= National Dock Labour Board =

The National Dock Labour Board (NDLB), which administered the National Dock Labour Scheme, was an administrative board for the operation of British docks.

==Creation of National Dock Labour Board==
In 1947, Parliament introduced the "Dock Workers’ (Regulation of Employment) Scheme". The scheme was administered by the National Dock Labour Board, and by local boards, made up of equal numbers of "persons representing dock workers in the port and of persons representing the employers of such dockworkers", the scheme was financed by a levy on the employers.
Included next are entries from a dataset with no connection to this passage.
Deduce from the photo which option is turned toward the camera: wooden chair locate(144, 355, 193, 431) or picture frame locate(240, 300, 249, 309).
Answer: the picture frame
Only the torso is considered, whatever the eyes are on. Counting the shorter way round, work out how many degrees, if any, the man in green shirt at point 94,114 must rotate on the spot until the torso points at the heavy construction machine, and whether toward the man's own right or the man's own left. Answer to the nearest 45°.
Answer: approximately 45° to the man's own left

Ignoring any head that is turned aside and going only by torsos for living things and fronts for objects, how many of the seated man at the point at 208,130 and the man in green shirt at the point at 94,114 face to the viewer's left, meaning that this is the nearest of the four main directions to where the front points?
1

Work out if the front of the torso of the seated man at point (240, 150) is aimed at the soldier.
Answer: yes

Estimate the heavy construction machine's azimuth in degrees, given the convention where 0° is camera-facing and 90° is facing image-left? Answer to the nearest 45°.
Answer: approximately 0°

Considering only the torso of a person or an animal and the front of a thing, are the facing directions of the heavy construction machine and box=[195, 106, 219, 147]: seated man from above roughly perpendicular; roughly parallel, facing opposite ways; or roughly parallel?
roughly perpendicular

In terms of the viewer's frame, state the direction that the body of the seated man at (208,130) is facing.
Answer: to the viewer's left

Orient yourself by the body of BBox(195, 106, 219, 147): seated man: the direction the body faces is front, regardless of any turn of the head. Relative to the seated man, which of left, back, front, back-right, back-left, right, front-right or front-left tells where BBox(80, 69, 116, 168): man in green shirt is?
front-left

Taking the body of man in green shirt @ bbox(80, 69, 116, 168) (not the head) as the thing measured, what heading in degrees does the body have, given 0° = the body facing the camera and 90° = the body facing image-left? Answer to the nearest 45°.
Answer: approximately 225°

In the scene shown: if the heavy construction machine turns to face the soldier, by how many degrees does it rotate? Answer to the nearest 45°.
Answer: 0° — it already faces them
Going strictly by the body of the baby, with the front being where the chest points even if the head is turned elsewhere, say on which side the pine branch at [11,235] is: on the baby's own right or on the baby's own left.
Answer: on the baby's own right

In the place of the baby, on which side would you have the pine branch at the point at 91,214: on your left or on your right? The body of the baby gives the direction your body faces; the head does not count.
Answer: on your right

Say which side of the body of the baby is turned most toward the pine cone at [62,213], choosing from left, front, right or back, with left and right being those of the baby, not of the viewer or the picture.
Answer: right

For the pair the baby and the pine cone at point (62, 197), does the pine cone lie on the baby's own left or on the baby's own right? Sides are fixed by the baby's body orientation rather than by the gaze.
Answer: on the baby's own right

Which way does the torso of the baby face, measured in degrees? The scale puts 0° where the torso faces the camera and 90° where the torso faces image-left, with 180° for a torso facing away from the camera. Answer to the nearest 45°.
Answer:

Each local board was responsible for keeping a register of employers and workers, paying wages and attendance money, controlling the hiring of labour, and responsibility for discipline.

==Reasons for creation==
The scheme was introduced by the Labour government in response to the Dock Strike of 1945. The strike was a rank-and-file protest for an increase in basic pay, and was not officially supported by the Transport and General Workers Union. The strikers were condemned as 'unpatriotic' by Arthur Deakin, General Secretary of the T&G. The government used troops to keep the ports open, and the strike ended after six weeks when the striking dockers accepted an assurance from the T&G leaders that they would negotiate a 'Docker's Charter' with the government.
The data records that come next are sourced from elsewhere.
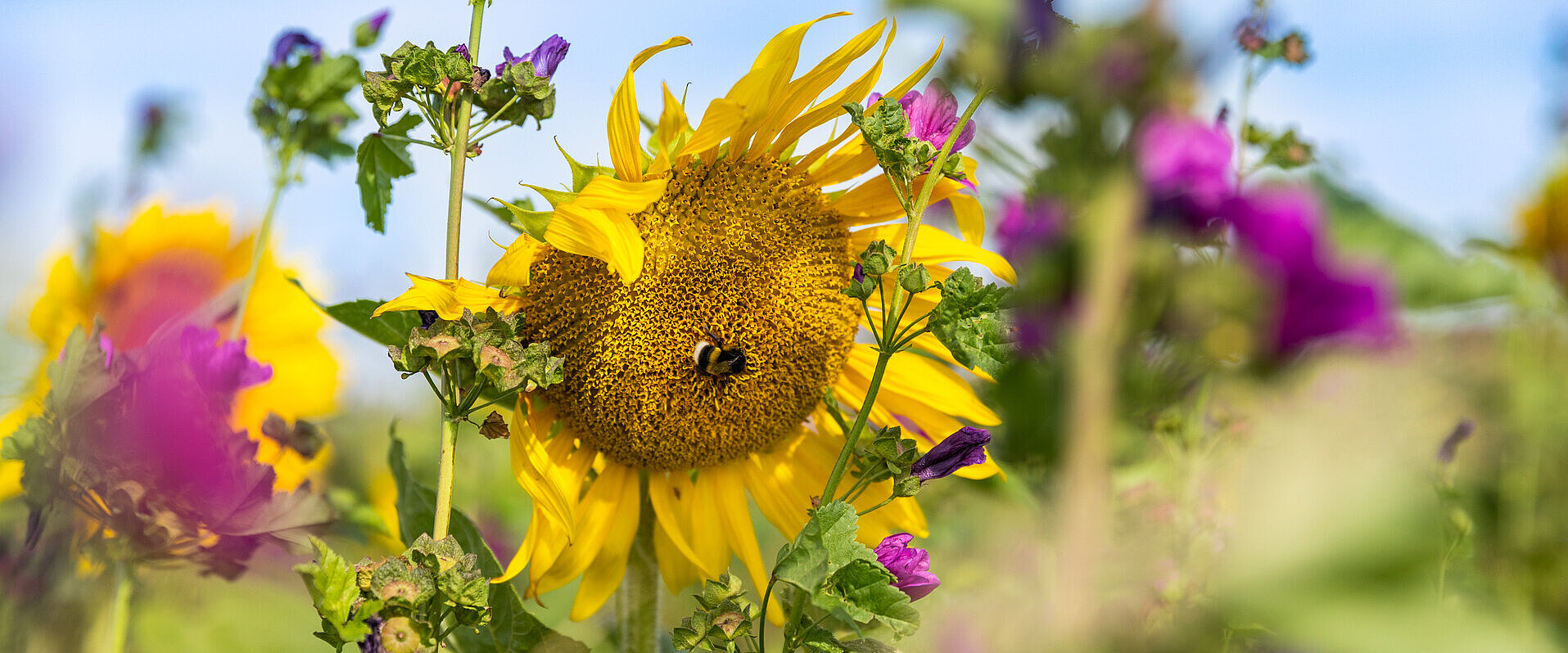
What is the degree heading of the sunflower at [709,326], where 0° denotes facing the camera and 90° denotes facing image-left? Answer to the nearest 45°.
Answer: approximately 0°

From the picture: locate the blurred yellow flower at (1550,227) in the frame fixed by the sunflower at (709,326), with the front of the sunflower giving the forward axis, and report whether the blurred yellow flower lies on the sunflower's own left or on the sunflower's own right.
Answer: on the sunflower's own left
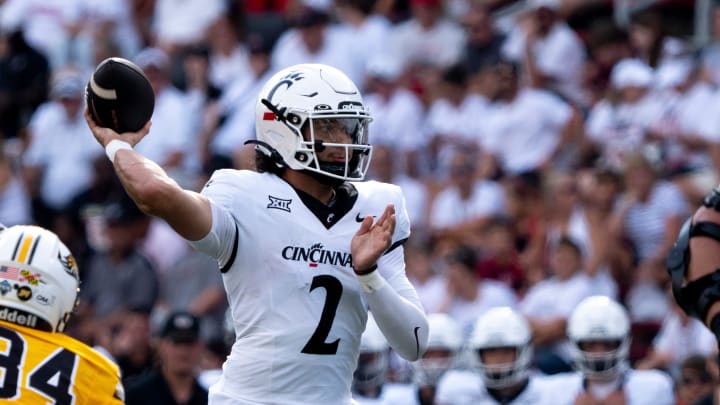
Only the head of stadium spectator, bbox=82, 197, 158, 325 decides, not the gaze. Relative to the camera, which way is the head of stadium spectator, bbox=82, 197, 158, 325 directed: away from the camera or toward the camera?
toward the camera

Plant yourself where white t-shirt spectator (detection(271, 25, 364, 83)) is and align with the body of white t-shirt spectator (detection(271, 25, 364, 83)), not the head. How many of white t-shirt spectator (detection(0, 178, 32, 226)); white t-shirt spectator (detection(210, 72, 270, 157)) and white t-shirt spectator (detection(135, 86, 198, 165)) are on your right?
3

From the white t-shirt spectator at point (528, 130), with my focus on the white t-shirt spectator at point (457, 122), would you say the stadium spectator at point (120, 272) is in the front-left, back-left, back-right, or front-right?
front-left

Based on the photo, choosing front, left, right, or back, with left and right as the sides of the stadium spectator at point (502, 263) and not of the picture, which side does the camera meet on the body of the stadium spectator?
front

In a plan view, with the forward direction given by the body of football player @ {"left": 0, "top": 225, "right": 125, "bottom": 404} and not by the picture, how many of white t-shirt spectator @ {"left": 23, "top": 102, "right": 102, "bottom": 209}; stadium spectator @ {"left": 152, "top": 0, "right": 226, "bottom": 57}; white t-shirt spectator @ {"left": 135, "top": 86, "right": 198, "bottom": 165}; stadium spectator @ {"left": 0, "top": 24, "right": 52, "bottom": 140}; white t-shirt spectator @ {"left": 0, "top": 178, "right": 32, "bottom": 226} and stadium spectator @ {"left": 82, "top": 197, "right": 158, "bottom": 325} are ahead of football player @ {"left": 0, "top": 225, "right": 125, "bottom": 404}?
6

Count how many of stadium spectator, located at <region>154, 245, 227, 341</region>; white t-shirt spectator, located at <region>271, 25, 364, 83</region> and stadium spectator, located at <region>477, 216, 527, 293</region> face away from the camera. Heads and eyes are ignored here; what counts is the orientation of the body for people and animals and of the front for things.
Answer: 0

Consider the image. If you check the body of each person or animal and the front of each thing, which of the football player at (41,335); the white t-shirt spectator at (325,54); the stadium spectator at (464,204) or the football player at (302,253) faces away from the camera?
the football player at (41,335)

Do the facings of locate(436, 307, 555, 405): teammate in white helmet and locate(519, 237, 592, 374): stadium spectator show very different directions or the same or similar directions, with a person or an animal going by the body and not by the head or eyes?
same or similar directions

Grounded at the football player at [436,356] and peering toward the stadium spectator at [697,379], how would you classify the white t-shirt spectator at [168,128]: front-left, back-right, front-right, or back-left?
back-left

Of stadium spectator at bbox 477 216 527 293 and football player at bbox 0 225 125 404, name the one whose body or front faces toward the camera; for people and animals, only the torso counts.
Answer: the stadium spectator

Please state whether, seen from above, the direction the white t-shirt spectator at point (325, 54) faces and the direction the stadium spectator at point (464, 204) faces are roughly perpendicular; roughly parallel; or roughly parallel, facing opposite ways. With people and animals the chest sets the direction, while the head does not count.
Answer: roughly parallel

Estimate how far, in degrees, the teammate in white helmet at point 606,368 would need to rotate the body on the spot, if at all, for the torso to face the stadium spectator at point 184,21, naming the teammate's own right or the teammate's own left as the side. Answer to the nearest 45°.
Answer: approximately 135° to the teammate's own right

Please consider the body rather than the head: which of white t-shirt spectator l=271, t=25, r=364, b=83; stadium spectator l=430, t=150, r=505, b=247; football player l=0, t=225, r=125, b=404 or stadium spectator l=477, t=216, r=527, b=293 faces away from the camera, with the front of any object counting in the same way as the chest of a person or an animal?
the football player

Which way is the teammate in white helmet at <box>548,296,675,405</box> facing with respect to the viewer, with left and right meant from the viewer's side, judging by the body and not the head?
facing the viewer
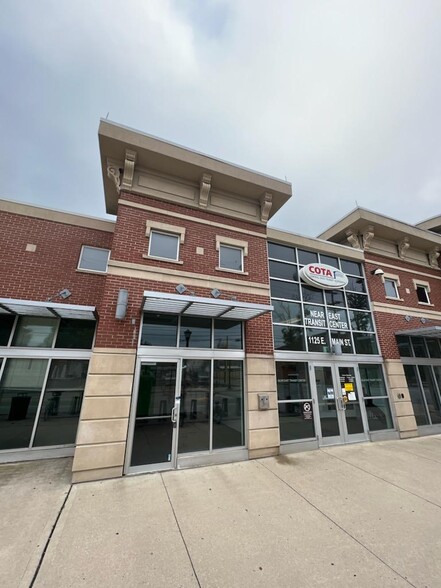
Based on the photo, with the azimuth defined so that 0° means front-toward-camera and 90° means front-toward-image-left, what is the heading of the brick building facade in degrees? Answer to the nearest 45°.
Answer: approximately 315°
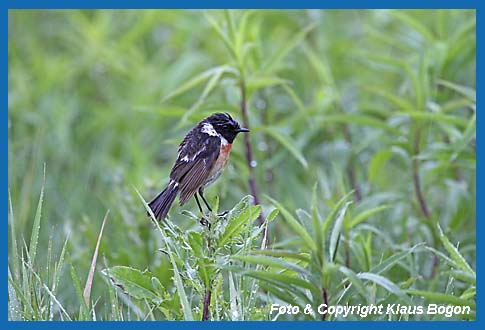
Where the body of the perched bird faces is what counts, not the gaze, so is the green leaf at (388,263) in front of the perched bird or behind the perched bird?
in front

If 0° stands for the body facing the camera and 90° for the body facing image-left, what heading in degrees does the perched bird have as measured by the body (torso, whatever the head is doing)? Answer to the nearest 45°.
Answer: approximately 270°

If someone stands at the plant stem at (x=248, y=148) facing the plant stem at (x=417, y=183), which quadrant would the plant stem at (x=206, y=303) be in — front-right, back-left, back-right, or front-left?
back-right

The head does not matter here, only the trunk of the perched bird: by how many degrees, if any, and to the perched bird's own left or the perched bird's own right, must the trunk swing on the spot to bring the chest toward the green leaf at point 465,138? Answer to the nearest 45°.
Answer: approximately 45° to the perched bird's own left
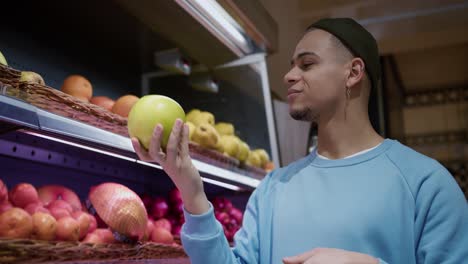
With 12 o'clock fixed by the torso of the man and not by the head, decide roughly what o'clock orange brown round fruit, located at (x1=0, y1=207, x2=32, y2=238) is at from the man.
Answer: The orange brown round fruit is roughly at 1 o'clock from the man.

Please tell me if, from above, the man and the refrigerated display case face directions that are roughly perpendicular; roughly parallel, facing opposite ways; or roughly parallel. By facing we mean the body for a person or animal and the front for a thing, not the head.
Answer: roughly perpendicular

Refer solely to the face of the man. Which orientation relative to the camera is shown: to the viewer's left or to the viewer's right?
to the viewer's left

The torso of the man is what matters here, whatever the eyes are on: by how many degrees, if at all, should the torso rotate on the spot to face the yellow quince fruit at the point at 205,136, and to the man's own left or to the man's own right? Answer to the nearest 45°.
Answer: approximately 90° to the man's own right

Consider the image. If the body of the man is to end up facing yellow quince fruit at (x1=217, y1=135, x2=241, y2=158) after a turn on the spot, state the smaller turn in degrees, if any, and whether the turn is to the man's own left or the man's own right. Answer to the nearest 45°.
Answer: approximately 90° to the man's own right

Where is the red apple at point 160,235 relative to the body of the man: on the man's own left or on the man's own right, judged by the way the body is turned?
on the man's own right

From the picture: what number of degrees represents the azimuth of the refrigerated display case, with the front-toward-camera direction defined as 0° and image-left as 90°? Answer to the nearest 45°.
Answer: approximately 315°

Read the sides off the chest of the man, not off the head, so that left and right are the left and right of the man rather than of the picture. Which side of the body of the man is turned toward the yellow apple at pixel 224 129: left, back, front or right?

Under the scheme, dock work was considered a "job for life", with any registered docker laid off by any of the 150 firms associated with the scheme either being guaranteed employment elsewhere or a £25,000 pay off.
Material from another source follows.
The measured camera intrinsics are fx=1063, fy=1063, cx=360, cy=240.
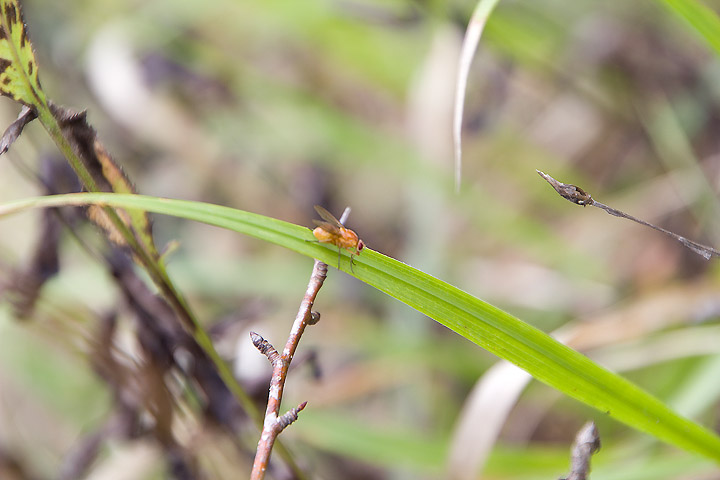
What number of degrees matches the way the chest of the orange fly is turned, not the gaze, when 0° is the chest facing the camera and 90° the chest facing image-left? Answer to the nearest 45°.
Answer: approximately 270°
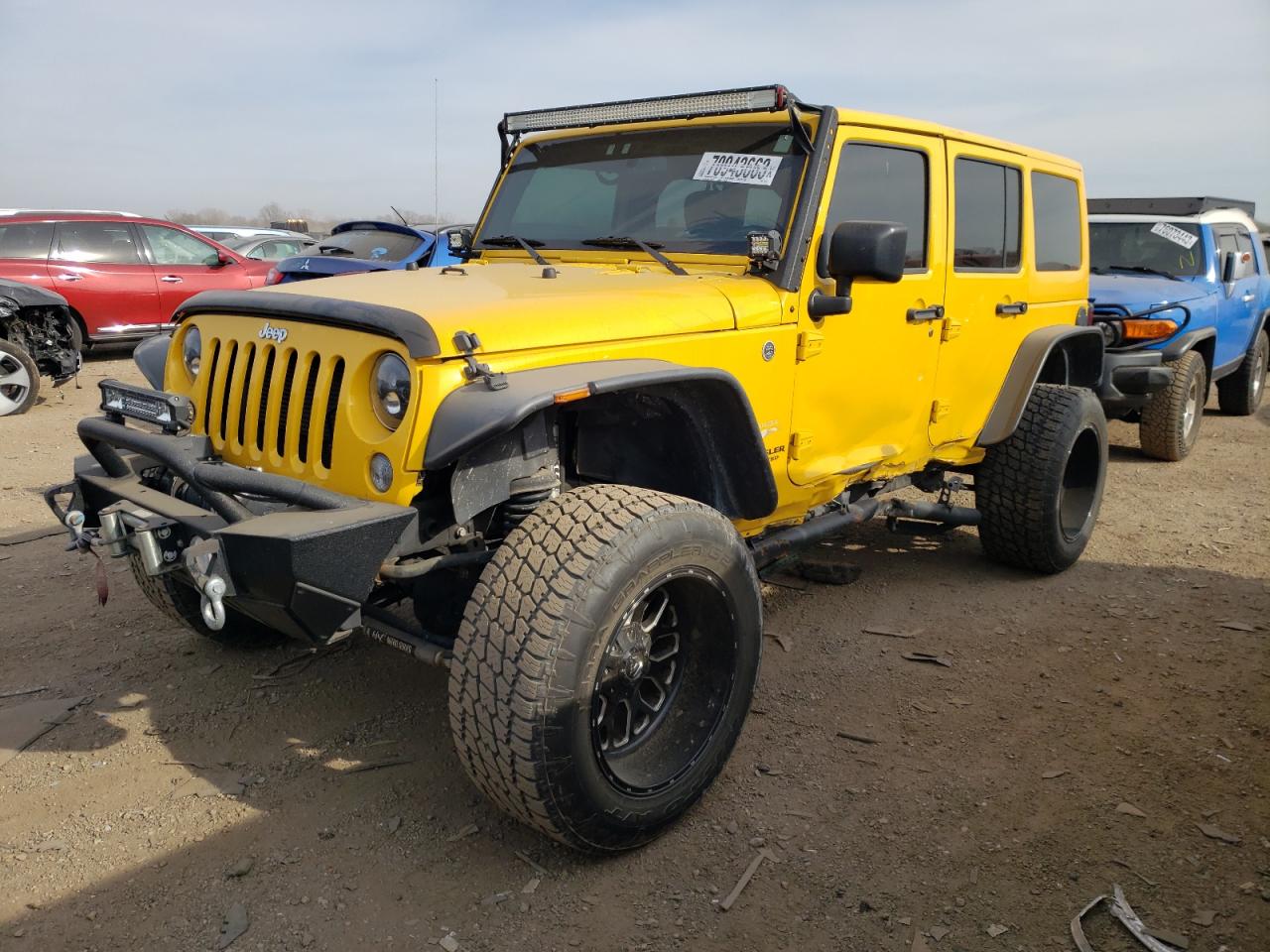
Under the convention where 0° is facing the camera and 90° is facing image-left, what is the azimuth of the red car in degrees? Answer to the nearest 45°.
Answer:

==Abolition of the National Dock Labour Board==
The National Dock Labour Scheme was abolished in 1989 by the Conservative government under Margaret Thatcher. The then Employment Secretary, Norman Fowler, told MPs the scheme had become 'a total anachronism' that stood in the way of a modern and efficient ports industry.

Fowler offered assurances that any docker laid off as a result of the scheme being abolished would be compensated up to the value of £35,000.

==Notable members==
Notable members of the National Dock Labour Board included Jack Dash.

==Sport and recreation==
The NDLB introduced a sport and recreation programme for the workers which included a rowing club called the Argosies Rowing Club. The club achieved national success when winning the coxless pairs title at the inaugural 1972 British Rowing Championships.